Fortunately, you won't need that much, unless you're feeding country club tastes. Just ask the retirees around you. They're sitting comfortably in the middle class on savings of considerably less.
So where does that famous $1 million estimate come from? To flnd out, my associate, Temma Ehrenfeld, 36, put her finances on the line. She visited a random group of retirement planners, who ran her data -- salary, vested pension, 401(k) plan and other savings -- through their computer programs.
The results show an industry whose computers might as well be slot machines. She got wildly different answers, based on assumptions that weren't always relevant to her life.
She did discover why some planners say you need $1 million. They assume that you're financing your retirement solely out of personal savings, with zero payments from Social Security or employee benefits -- which, to me, is irresponsible.
You might want to test a retirement projection with and without future employer contributions, just in case you're fired tomorrow. But most of the "experts" Temma saw dismissed her benefits out of hand. That had the handy effect of requiring her to save extra money, which the experts would be happy to manage for her.
Here's what they had to say:
- What Hank said:
Hank, a financial planner, has a "fee-only" practice -- charging fees for his time in lieu of taking sales commissions. Temma found him by calling the International Association of Financial Planners in Atlanta, which sends out free biographical data on planners in your area. They talked for an hour and a half, at $125 an hour.
Hank concluded that Temma did indeed need the famous $1 million to retire at 65. To get it, he said she'd need to invest an additional $1,400 a year, on top of what she's saving now. But his calculation ignored her company pension, the money her employer adds to her 401(k) and her Social Security. Benefits like these are what most Americans retire on.
- What Harold said:
Harold, of Salomon Smith Barney, thought Temma should retire at 60 and at a higher standard of living than she has now. His projections counted Social Security, made a rough (inaccurate) entry for future 401(k) contributions and -- voila! -- produced a $1.5 million retirement "need."

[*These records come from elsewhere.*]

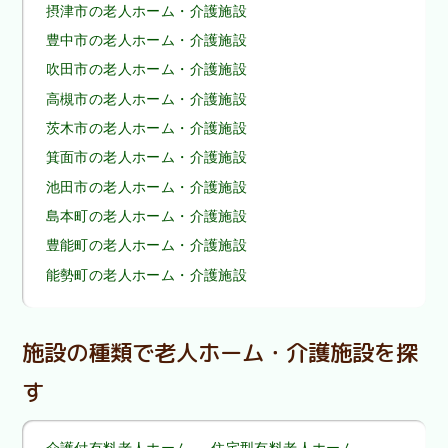
摂津市の老人ホーム・介護施設
豊中市の老人ホーム・介護施設
吹田市の老人ホーム・介護施設
高槻市の老人ホーム・介護施設
茨木市の老人ホーム・介護施設
箕面市の老人ホーム・介護施設
池田市の老人ホーム・介護施設
島本町の老人ホーム・介護施設
豊能町の老人ホーム・介護施設
能勢町の老人ホーム・介護施設
施設の種類で老人ホーム・介護施設を探
す
介護付有料老人ホーム
住宅型有料老人ホーム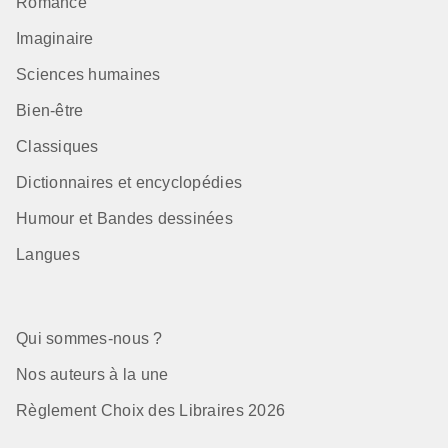
Romance
Imaginaire
Sciences humaines
Bien-être
Classiques
Dictionnaires et encyclopédies
Humour et Bandes dessinées
Langues
Qui sommes-nous ?
Nos auteurs à la une
Règlement Choix des Libraires 2026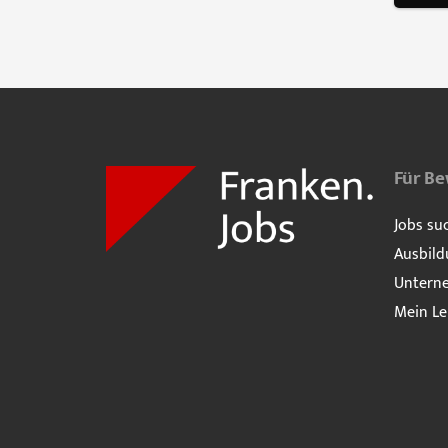
Für B
Jobs su
Ausbild
Untern
Mein Le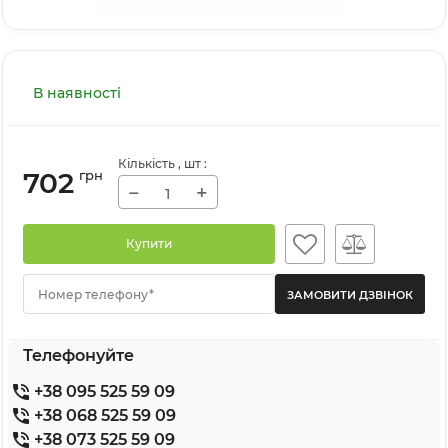
В наявності
Кількість
, шт
:
702
грн
−
+
Купити
Номер телефону*
Телефонуйте
+38 095 525 59 09
+38 068 525 59 09
+38 073 525 59 09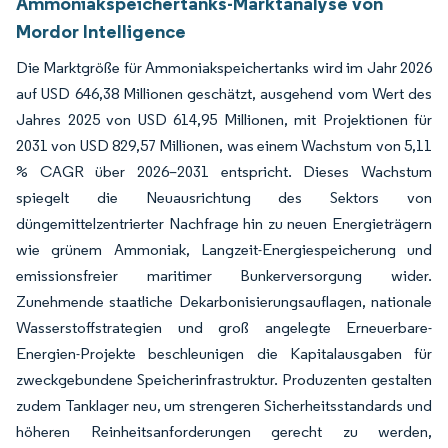
Ammoniakspeichertanks-Marktanalyse von
Mordor Intelligence
Die Marktgröße für Ammoniakspeichertanks wird im Jahr 2026
auf USD 646,38 Millionen geschätzt, ausgehend vom Wert des
Jahres 2025 von USD 614,95 Millionen, mit Projektionen für
2031 von USD 829,57 Millionen, was einem Wachstum von 5,11
% CAGR über 2026–2031 entspricht. Dieses Wachstum
spiegelt die Neuausrichtung des Sektors von
düngemittelzentrierter Nachfrage hin zu neuen Energieträgern
wie grünem Ammoniak, Langzeit-Energiespeicherung und
emissionsfreier maritimer Bunkerversorgung wider.
Zunehmende staatliche Dekarbonisierungsauflagen, nationale
Wasserstoffstrategien und groß angelegte Erneuerbare-
Energien-Projekte beschleunigen die Kapitalausgaben für
zweckgebundene Speicherinfrastruktur. Produzenten gestalten
zudem Tanklager neu, um strengeren Sicherheitsstandards und
höheren Reinheitsanforderungen gerecht zu werden,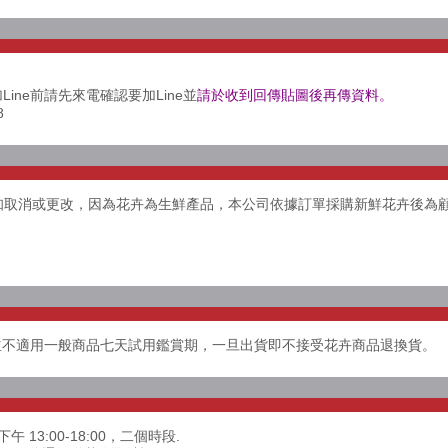
Line前請先來電確認要加Line並
請於收到回傳貼圖後再傳資料。
8
告知取消或更改，因為花卉為生鮮產品，本公司依據訂單採購新鮮花卉後為
並不適用一般商品七天試用鑑賞期，一旦出貨即不接受花卉商品退換貨。
下午 13:00-18:00，二個時段.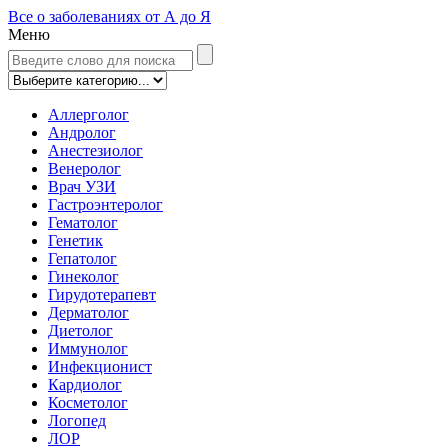
Все о заболеваниях от А до Я
Меню
Аллерголог
Андролог
Анестезиолог
Венеролог
Врач УЗИ
Гастроэнтеролог
Гематолог
Генетик
Гепатолог
Гинеколог
Гирудотерапевт
Дерматолог
Диетолог
Иммунолог
Инфекционист
Кардиолог
Косметолог
Логопед
ЛОР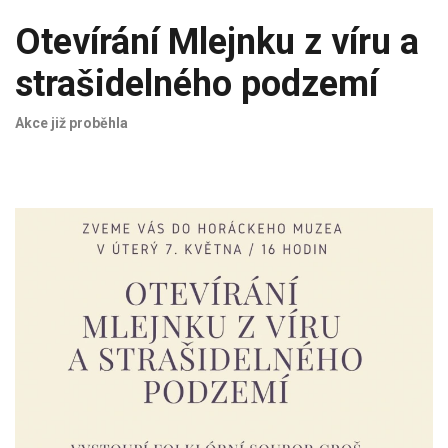
Otevírání Mlejnku z víru a
strašidelného podzemí
Akce již proběhla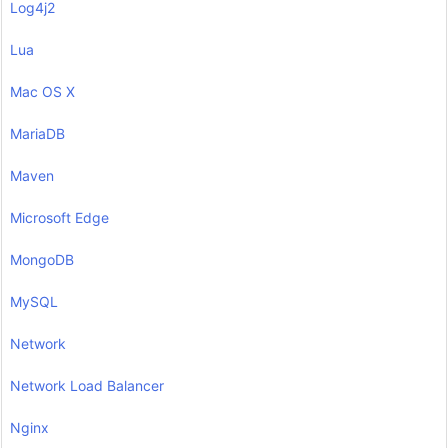
Log4j2
Lua
Mac OS X
MariaDB
Maven
Microsoft Edge
MongoDB
MySQL
Network
Network Load Balancer
Nginx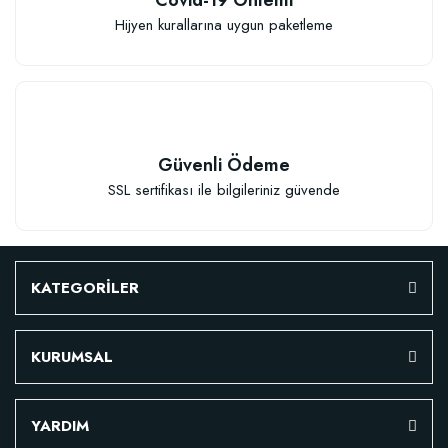
Hijyen kurallarına uygun paketleme
TÜKENDI
Güvenli Ödeme
SSL sertifikası ile bilgileriniz güvende
Verim Artırıcı Süper Organik Sıvı Yarasa Gübresi (1 litre)
KATEGORİLER
52,18 TL
KURUMSAL
Stokta Yok
YARDIM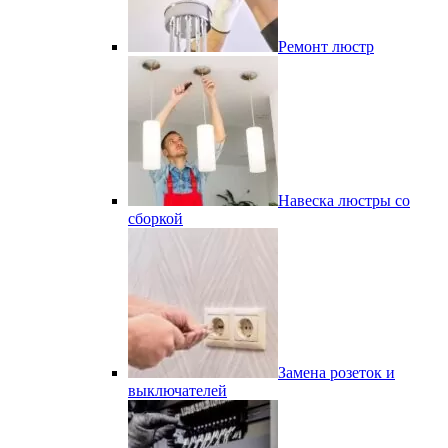
Ремонт люстр
Навеска люстры со
сборкой
Замена розеток и
выключателей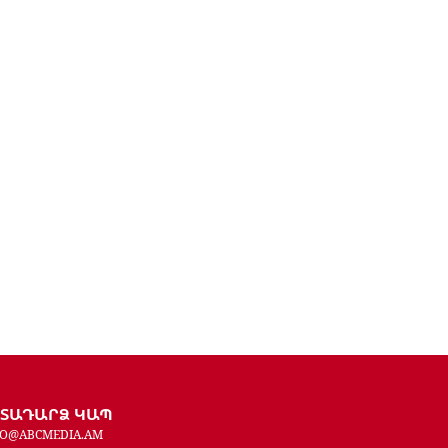
ԵՏԱԴԱՐՁ ԿԱՊ
FO@ABCMEDIA.AM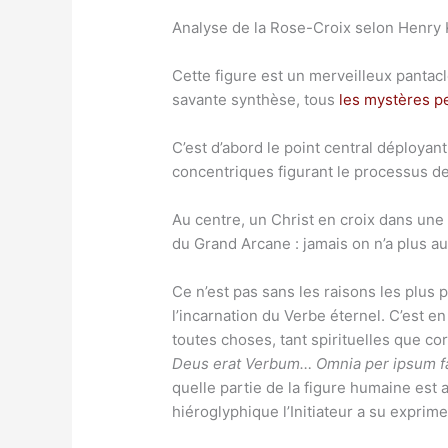
Analyse de la Rose-Croix selon Henry K
Cette figure est un merveilleux pantac
savante synthèse, tous
les mystères 
C’est d’abord le point central déployant
concentriques figurant le processus de
Au centre, un Christ en croix dans une 
du Grand Arcane : jamais on n’a plus 
Ce n’est pas sans les raisons les plus 
l’incarnation du Verbe éternel. C’est en
toutes choses, tant spirituelles que co
Deus erat Verbum… Omnia per ipsum fact
quelle partie de la figure humaine est 
hiéroglyphique l’Initiateur a su expri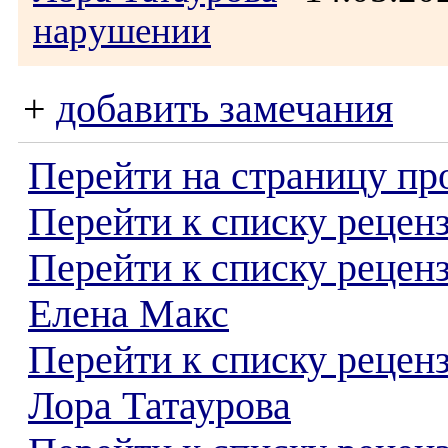
нарушении
+
добавить замечания
Перейти на страницу пр
Перейти к списку реценз
Перейти к списку рецен
Елена Макс
Перейти к списку рецен
Лора Татаурова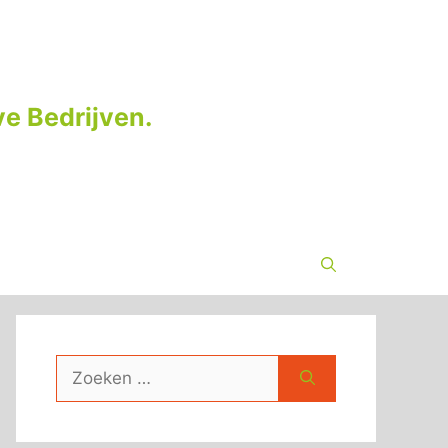
e Bedrijven.
Zoek
naar: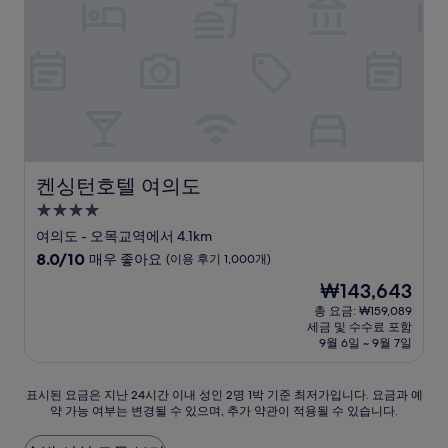
요,
(이
용
후
기
247
개)
켄싱턴호텔 여의도
켄싱턴호텔 여의도
4.0
성
여의도 - 오목교역에서 4.1km
급
10
8.0/10
매우 좋아요
(이용 후기 1,000개)
숙
점
현
₩143,643
만
박
재
점
총 요금: ₩159,089
시
요
세금 및 수수료 포함
중
설
금
9월 6일 ~ 9월 7일
8.0
₩143,643
점,
매
표
표시된 요금은 지난 24시간 이내 성인 2명 1박 기준 최저가입니다. 요금과 예
우
약 가능 여부는 변경될 수 있으며, 추가 약관이 적용될 수 있습니다.
시
좋
된
아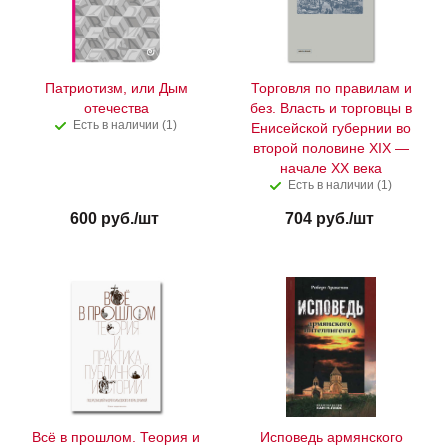
Патриотизм, или Дым
Торговля по правилам и
отечества
без. Власть и торговцы в
Есть в наличии (1)
Енисейской губернии во
второй половине XIX —
начале XX века
Есть в наличии (1)
600
руб.
/шт
704
руб.
/шт
Всё в прошлом. Теория и
Исповедь армянского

Harold was hungrier than Hank. His computer told Temma that she ought to save an extra $13,000 a year -- in his firm's IRA, of course, not in her company 401(k).
- What John said:
John, of Morgan Stanley Dean Witter, advised Temma to treat her 401(k) as "gravy" and figure her retirement without it. His computer put her savings target at $650,000, if she quit at 65 -- a sum attainable, he said, by investing an extra $1,300 a year.
- What Mike said:
What Mike said: Mike is an in surance agent for Guardian Life Insurance. Temma found him by following up on a Guardian ad for financial plans. She told Mike she didn't want insurance (she's single, with no dependents). He assured her that he also offered "traditional planning."
Why am I not surprised at what happened next? Mike "proved" that 401(k)s were a waste by greatly inflating the tax she'd owe when she took the money out. Most people, he said, should ditch these plans and put their money into -- yes -- a life insurance policy, instead. Mike made no effort to estimate what Temma would need to retire on. He called his service "Personal Financial Engineering." I call it garbage.
- What Tom said:
Tom, of Merrill Lynch, ran Temma through a computerized plan costing $175. It covered all her potential future in come, including employee benefits. Tom concluded that Temma is already saving enough to retire at 65.
- What two mutual funds said:
Vanguard and T. Rowe Price put Temma's data through their computerized retirement planners. Their projections differed substantially, but both showed that she is saving enough.
- What a trusted planner said:
The late John Allen of Arvada Colorado -- whose computer I'd follow anywhere -- died suddenly while working with Temma, and is much mourned. He'd concluded that she's saving more than she has to, and could quit before 65.
With four projections essentially in agreement, that's probably the answer.
Grant MacLaren comments:
So, here we have yet many more examples of why you should become your own financial planner, never trust an insurance salesman for investment advice, and turn to the best no-load mutual fund companies for the foundation of your retirement portfolio!